Which lines of the listing below contain the word "Jogja"? Return them.

■ ■ ■ ■

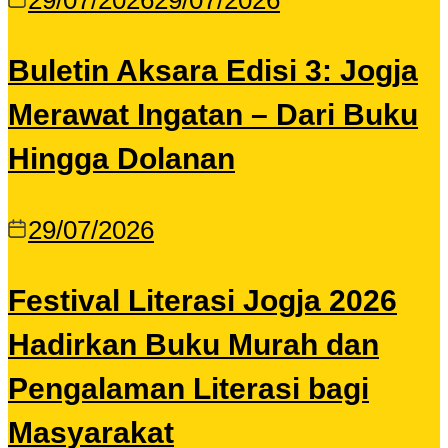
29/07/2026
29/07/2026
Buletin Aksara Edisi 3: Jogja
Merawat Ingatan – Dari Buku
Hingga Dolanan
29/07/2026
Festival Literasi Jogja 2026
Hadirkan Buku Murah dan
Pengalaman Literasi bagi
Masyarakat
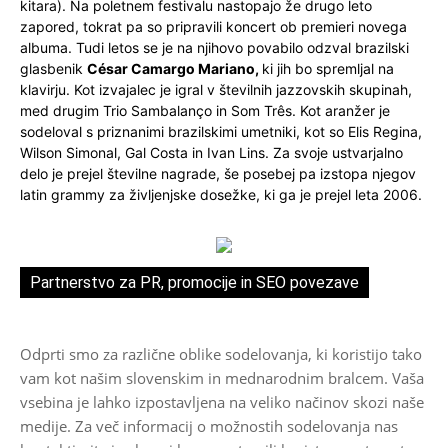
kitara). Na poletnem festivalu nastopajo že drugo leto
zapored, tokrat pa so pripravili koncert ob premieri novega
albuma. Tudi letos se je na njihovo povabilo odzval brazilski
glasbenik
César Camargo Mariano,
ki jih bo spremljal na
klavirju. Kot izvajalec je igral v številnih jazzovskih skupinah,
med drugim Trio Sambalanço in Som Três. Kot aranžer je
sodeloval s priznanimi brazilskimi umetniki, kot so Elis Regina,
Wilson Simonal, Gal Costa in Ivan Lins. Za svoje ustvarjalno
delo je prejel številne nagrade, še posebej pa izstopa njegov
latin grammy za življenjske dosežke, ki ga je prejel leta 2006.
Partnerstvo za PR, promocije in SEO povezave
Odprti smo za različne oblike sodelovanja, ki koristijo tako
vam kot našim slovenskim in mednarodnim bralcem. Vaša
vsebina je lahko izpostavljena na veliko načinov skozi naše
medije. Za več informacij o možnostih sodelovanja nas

■ ■ ■ ■

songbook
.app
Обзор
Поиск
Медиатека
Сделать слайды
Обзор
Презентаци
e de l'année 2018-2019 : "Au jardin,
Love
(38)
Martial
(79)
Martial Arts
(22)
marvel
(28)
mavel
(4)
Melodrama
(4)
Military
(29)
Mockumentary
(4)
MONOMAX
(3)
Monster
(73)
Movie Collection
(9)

■ ■ ■ ■

■ Answer space ■
Buletin Aksara Edisi 3: Jogja
Festival Literasi Jogja 2026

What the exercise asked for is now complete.